A Co Armagh councillor who lost her young son has said cemeteries should only reopen as and when it is safe to do so.
Julie Flaherty said it had been "incredibly distressing" for many bereaved families. But she said: "I might not have liked it but I have accepted it, for now."
The UUP councillor was speaking after the UK Secretary of State for Local Government Secretary Robert Jenrick urged councils to keep open, or reopen, cemeteries and graveyards for people to make private visits or privately lay flowers.
Ms Flaherty, who lost her two-year-old son Jake in 2013, said she cannot visit his grave.
"Today, the gates are padlocked. The cemetery is quiet. People have left flowers on the adjoining fences," she said.
"As a local UUP councillor I have a responsibility. I have a civic and a moral responsibility to do what is right for my area, to do what is right for my constituents, and at present, that means keeping them safe.
"That doesn't mean it is easy. That doesn't mean it is popular. That doesn't mean that it doesn't hurt.
"It is difficult to understand and the decisions around cemeteries and funerals are deeply upsetting for many. I have found it very hard to take."
Ms Flaherty said she has accepted the need to temporarily close council cemeteries.

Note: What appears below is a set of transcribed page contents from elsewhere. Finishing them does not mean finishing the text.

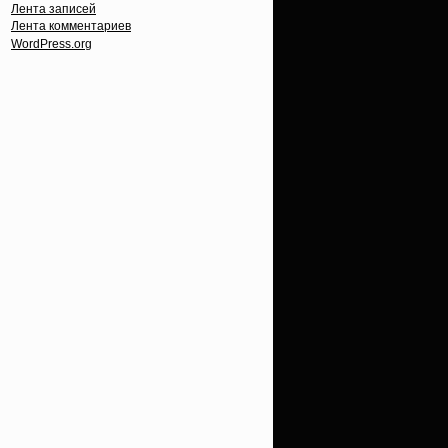
Лента записей
Лента комментариев
WordPress.org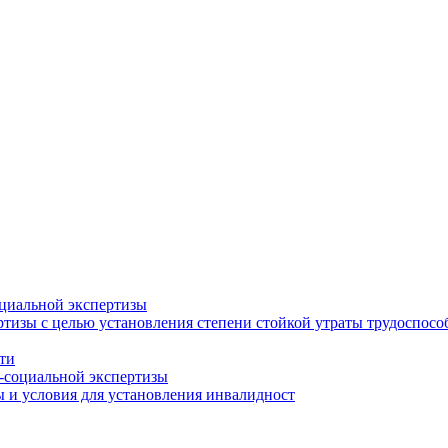
циальной экспертизы
тизы с целью установления степени стойкой утраты трудоспособ
ти
-социальной экспертизы
 и условия для установления инвалидност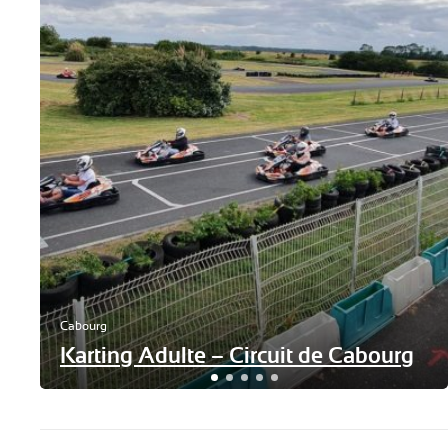
Cabourg
Karting Adulte – Circuit de Cabourg
+
−
 ©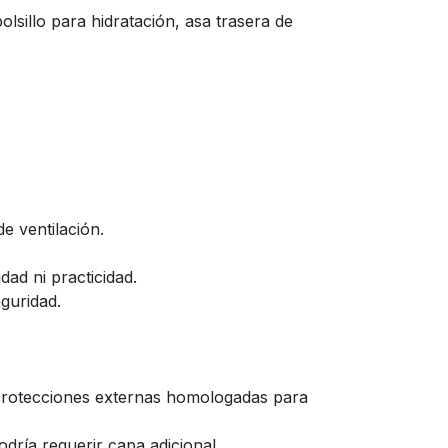
bolsillo para hidratación, asa trasera de
e ventilación.
dad ni practicidad.
guridad.
protecciones externas homologadas para
dría requerir capa adicional.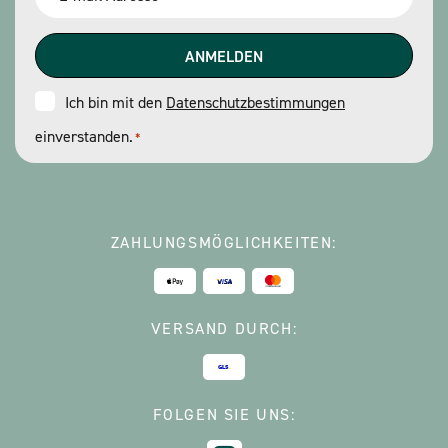
*
Consent
Ich bin mit den
Datenschutzbestimmungen
einverstanden.
*
*
ZAHLUNGSMÖGLICHKEITEN:
VERSAND DURCH:
FOLGEN SIE UNS: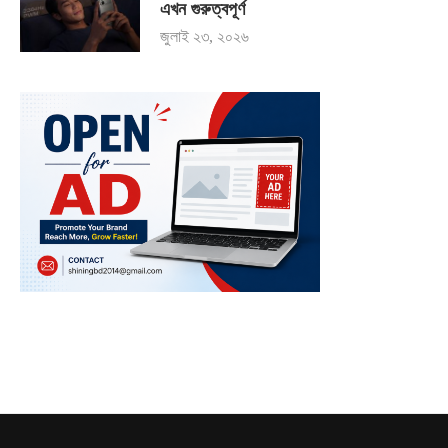
এখন গুরুত্বপূর্ণ
জুলাই ২৩, ২০২৬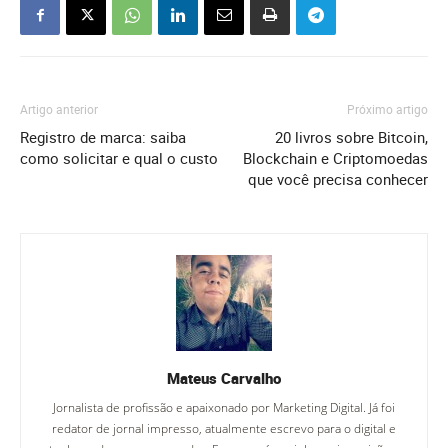
Artigo anterior
Próximo artigo
Registro de marca: saiba
20 livros sobre Bitcoin,
como solicitar e qual o custo
Blockchain e Criptomoedas
que você precisa conhecer
Mateus Carvalho
Jornalista de profissão e apaixonado por Marketing Digital. Já foi
redator de jornal impresso, atualmente escrevo para o digital e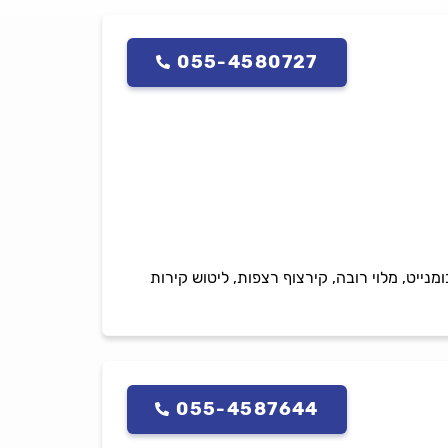
055-4580727
נייט, מלוי רובה, קירצוף רצפות, ליטוש קירות
055-4587644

She said: "Closing our precious places of remembrance, our places of grief and of comfort has been desperately difficult to take. I might not have liked it but I have accepted it, for now.
"I have spoken to many very distressed families who, like me, have found this incredibly distressing. I can tell them I'm sorry, it will not be forever and have told them that when it is safe to do so, we will reopen."
Ms Flaherty said "we will have many dark days ahead as a community".
She added: "If this can be done, it should be done. It is the right thing to do but it, like the opening of parks, must be done at the right time."